Supplied records START
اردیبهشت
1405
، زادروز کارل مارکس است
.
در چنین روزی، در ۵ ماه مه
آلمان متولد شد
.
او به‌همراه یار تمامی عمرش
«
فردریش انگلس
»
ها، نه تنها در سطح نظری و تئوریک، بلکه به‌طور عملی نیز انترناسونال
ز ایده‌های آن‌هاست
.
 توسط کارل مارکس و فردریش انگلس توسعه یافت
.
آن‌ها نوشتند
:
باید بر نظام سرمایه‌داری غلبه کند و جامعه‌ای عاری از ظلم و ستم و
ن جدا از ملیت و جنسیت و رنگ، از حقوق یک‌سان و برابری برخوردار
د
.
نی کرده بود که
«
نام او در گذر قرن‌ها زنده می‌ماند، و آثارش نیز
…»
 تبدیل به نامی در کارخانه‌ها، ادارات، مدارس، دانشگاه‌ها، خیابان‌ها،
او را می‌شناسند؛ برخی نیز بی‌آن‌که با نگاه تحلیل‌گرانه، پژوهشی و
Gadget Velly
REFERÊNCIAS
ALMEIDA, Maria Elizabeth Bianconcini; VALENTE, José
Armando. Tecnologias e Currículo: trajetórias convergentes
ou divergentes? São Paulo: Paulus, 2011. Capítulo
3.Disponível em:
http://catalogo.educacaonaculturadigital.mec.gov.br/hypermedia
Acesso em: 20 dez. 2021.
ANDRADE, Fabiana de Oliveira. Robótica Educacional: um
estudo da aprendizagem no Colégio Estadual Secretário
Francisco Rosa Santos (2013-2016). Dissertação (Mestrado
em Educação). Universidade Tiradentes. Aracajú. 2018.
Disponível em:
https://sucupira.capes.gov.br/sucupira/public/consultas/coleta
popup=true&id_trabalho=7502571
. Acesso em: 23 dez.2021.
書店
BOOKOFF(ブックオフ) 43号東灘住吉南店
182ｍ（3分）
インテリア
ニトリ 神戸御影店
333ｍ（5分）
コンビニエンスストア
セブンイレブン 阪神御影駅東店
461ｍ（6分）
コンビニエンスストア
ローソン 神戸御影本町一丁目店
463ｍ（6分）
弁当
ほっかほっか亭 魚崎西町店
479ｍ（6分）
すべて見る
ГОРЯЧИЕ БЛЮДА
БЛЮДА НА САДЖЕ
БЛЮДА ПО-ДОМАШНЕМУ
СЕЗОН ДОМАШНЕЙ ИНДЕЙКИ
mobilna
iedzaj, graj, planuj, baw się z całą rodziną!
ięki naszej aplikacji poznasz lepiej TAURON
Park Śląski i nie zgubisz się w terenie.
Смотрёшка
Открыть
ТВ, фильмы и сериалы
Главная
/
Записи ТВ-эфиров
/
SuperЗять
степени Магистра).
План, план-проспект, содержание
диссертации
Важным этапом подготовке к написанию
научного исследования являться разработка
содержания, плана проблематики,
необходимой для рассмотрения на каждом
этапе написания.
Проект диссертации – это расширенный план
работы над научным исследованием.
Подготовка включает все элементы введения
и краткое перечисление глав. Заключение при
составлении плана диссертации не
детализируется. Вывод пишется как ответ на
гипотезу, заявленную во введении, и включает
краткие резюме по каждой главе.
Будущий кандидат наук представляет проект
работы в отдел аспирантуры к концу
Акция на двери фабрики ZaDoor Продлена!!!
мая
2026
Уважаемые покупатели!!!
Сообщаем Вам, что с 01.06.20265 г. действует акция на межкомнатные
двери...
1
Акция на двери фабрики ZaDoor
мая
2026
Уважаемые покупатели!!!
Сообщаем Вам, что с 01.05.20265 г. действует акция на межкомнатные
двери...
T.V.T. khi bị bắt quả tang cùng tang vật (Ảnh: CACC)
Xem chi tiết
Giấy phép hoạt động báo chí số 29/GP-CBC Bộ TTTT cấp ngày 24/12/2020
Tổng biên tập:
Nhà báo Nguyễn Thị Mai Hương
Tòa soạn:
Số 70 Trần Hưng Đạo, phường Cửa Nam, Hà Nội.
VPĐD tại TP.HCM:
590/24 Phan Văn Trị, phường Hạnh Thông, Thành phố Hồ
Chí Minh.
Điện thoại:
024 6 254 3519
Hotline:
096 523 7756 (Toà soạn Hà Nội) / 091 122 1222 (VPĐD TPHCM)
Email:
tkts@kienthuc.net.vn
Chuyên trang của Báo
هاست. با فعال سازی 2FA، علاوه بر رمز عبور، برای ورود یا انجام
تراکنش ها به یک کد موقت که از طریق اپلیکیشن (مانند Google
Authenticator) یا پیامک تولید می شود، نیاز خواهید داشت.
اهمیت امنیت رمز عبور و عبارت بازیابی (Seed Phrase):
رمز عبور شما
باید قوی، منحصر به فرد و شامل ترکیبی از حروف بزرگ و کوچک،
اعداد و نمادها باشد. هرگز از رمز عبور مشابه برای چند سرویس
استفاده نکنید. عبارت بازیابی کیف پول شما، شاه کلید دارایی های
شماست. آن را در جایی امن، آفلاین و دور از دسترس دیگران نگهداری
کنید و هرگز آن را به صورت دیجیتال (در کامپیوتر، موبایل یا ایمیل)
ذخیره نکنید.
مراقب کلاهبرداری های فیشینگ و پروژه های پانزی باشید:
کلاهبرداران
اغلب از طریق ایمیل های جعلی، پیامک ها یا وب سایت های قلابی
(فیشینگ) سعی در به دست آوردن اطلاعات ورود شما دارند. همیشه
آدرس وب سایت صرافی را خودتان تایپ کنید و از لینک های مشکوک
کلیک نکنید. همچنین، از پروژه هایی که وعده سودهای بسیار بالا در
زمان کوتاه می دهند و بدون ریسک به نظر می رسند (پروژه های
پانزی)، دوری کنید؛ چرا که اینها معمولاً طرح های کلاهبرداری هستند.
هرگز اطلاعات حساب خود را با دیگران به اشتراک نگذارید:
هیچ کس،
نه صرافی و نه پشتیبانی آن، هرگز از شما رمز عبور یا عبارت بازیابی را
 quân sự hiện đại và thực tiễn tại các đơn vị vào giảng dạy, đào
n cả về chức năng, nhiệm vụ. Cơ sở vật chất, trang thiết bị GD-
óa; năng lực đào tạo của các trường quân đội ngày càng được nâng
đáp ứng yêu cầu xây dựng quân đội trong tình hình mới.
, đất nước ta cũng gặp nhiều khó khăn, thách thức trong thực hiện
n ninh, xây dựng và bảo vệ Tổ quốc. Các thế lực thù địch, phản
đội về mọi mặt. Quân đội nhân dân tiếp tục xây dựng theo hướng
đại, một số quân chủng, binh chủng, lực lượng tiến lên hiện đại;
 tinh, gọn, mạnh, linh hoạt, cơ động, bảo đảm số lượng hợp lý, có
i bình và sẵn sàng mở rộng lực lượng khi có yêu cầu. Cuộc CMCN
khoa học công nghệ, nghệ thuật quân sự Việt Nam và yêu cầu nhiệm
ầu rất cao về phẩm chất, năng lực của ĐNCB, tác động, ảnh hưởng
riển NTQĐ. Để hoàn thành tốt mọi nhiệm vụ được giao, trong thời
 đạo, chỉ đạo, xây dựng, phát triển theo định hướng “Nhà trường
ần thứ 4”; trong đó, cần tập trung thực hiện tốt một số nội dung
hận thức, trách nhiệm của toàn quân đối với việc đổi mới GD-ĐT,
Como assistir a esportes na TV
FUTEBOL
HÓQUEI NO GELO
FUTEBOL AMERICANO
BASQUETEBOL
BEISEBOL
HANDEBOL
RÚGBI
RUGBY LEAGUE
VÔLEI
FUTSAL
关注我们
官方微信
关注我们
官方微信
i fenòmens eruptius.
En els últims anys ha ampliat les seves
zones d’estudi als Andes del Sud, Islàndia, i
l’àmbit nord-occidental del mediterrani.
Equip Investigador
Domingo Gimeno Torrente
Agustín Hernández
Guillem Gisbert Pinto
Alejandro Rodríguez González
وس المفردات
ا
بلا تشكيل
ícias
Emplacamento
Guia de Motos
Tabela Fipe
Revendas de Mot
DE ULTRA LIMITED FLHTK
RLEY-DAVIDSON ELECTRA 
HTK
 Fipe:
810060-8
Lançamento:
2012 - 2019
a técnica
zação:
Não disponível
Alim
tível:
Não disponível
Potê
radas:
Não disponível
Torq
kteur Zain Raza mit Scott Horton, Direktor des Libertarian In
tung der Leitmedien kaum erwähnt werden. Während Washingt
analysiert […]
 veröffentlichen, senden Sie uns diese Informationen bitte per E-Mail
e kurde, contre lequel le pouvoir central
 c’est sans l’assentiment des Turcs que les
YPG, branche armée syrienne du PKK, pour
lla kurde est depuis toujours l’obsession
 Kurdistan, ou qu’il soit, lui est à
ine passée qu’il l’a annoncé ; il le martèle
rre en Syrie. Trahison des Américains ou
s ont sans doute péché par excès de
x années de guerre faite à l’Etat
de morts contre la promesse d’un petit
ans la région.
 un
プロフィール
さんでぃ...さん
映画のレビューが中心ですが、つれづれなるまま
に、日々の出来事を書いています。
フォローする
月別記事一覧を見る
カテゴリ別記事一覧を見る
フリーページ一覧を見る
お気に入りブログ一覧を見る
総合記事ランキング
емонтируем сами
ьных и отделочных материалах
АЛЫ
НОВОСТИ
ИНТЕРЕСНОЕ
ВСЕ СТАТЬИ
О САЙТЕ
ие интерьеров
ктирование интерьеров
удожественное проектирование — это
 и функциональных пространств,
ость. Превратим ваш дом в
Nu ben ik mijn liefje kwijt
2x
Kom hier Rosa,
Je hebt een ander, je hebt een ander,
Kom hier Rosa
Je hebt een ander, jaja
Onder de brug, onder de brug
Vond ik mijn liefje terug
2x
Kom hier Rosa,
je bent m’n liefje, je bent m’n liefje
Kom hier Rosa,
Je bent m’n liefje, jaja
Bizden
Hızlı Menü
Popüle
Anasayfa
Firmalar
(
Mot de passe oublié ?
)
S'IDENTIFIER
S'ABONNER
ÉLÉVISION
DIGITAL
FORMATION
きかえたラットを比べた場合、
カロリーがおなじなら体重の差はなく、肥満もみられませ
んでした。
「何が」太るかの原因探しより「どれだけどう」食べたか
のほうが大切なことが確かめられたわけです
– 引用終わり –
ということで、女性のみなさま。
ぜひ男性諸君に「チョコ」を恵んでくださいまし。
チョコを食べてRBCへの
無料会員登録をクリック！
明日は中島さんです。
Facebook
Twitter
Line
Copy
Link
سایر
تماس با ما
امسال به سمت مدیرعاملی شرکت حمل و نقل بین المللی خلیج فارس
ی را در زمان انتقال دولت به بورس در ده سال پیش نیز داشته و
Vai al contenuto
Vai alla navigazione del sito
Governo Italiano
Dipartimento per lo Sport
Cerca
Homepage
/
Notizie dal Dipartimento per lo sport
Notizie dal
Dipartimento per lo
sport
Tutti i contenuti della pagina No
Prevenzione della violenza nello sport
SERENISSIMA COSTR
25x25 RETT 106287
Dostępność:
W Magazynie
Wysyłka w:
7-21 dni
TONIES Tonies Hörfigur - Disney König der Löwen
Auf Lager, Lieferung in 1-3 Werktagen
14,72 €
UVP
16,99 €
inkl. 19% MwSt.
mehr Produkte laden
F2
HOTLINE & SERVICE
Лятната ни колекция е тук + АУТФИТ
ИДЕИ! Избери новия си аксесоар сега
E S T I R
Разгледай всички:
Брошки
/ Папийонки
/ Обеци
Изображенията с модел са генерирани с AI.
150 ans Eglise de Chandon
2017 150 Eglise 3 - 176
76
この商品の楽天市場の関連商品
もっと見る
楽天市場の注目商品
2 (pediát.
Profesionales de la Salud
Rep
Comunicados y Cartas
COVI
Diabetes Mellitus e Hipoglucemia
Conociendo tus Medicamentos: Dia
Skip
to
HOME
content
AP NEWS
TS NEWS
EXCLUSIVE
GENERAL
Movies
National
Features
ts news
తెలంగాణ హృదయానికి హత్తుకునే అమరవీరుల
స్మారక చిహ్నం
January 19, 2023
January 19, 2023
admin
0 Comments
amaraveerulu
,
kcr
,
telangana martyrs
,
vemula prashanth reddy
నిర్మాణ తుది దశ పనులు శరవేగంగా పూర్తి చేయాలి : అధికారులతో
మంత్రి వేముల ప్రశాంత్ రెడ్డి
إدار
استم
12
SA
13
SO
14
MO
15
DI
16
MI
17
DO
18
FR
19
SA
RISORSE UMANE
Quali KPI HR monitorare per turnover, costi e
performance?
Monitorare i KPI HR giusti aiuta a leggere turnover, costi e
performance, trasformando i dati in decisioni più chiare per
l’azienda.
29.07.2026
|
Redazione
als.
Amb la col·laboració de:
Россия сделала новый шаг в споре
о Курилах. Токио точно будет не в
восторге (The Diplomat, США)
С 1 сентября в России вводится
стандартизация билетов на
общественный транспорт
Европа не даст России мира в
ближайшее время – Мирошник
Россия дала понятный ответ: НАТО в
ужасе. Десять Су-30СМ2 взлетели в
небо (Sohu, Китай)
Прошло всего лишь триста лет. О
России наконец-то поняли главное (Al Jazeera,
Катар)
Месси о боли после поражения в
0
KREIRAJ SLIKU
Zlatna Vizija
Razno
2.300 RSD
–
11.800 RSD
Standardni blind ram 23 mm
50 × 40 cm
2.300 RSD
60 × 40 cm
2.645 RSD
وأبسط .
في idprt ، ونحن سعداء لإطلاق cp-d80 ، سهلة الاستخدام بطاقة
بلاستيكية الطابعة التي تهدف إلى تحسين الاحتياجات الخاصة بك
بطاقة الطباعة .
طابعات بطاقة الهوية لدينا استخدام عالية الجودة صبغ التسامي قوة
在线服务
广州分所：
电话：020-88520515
Supplied records END
#### [Work order]
Pull every line with the string "اطلاعات" from the data above.

#### [Response to the task]
(فیشینگ) سعی در به دست آوردن اطلاعات ورود شما دارند. همیشه
هرگز اطلاعات حساب خود را با دیگران به اشتراک نگذارید:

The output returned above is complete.